Tally the lines below containing "Thái" and report only the total.

◆ **Material provided**
-=-=-=-=-

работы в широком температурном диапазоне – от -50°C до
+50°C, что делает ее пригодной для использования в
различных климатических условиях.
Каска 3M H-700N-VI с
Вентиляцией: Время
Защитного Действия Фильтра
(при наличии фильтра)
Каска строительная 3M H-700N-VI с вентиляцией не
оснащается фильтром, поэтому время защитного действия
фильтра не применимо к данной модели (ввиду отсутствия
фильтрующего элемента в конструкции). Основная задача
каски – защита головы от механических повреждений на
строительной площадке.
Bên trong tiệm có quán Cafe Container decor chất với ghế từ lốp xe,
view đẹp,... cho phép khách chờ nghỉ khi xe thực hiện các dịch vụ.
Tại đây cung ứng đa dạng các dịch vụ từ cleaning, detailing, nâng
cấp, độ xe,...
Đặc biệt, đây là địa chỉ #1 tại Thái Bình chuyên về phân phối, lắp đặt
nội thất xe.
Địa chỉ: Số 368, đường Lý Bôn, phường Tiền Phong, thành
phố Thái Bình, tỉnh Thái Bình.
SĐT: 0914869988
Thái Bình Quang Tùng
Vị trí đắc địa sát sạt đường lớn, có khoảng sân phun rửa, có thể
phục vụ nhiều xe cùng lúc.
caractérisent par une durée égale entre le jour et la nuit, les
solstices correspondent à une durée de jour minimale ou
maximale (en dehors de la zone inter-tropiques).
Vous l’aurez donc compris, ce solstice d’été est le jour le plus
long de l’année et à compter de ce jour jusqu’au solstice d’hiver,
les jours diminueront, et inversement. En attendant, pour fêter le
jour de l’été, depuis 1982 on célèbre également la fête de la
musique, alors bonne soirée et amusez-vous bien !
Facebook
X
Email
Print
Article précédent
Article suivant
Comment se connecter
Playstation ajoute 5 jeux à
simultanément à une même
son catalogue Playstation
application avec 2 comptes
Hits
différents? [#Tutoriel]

-=-=-=-=-

◆ **Exercise answer**
3